According to Wikipedia: “The modern debt limit, in which an aggregate limit was applied to nearly all federal debt, was established in 1939. The Treasury has been authorized by Congress to issue such debt as was needed to fund government operations as long as the total debt (excepting some small special classes) does not exceed a stated ceiling.”
While perhaps a good idea in theory, what’s the point of a ceiling if it constantly gets raised? Since March 1962, the debt ceiling has been raised 74 times, according to the Congressional Research Service. It’s been raised ten times since 2001 alone.
Voting against raising the limit seems to have become a platform for making a political protest vote against an administration’s budget plan. In fact, President Obama voted against raising the debt ceiling in 2006; a vote he now calls “a mistake.” Currently, we have the Republican controlled House of Representatives refusing to raise the ceiling without significant spending cuts.
I believe the Republicans are trying to make a very important point here. For the last several years, the national debt reached a level where it significantly threatens the economy and our future. As of today, each American’s share of the debt is $46,144.14. Making payments on just the interest alone is becoming a major economic burden for our country and our future. We must, collectively, take real steps to start walking back this debt monster. And we must do it NOW, with a significant deal that makes our country start to live within its means.
However, the current stalemate in Washington DC is a political abomination. The fact we’re in even in this situation right now is an embarrassment and glaring sign of government dysfunction. The house minority leader, Mitch McConnell, recently said on the Laura Ingram show said “I refuse to help Barack Obama get reelected by marching Republicans into a position where we have co-ownership of a bad economy.” If the Republicans would go so far as to send our country into default by refusing to let Obama appear to have a victory is absurd.

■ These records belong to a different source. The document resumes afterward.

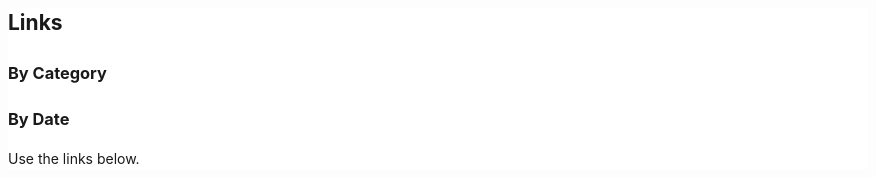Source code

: ## Links

[<Badge type="tip" text="Go to Practice"/>](/en/practice/prob/2025/01/07)

### By Category

[<Badge type="tip" text="<--"/>](/en/learning/prob/2024/12/31)
[<Badge type="tip" text="Calendar"/>](/en/learning/calendar/2024/12)
[<Badge type="info" text="-->"/>](/en/learning/prob/2025/01/07#links)

### By Date

Use the links below.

In any negotiation of government budgets, money out (spending) and money in (taxes) are the two areas of negotiation. It appears to me that Democrats are willing to take some pain and make some painful (and long overdue) cuts to programs popular with their base. But Republicans are refusing to negotiate a tax increase, even highly targeted increases to the wealthy individual and corporate interests based on blind ideology.
It’s a stubborn refusal that is sending our country to the edge of an abyss. It’s unknown full the consequences of a default, but at minimum, interest rates would spike (increasing the debt dramatically), our credit rating reduced, our weak recovery hobbled, and our economic standing with the world forever tarnished.
In times of such raging domestic disagreement, it can help to get some perspective from outside our borders. The new head of the IMF, Christine Lagarde, recently said the following:
“I would hope that there is enough bipartisan intelligence and understanding of the challenge that is ahead of the United States, but also of the rest of the world.”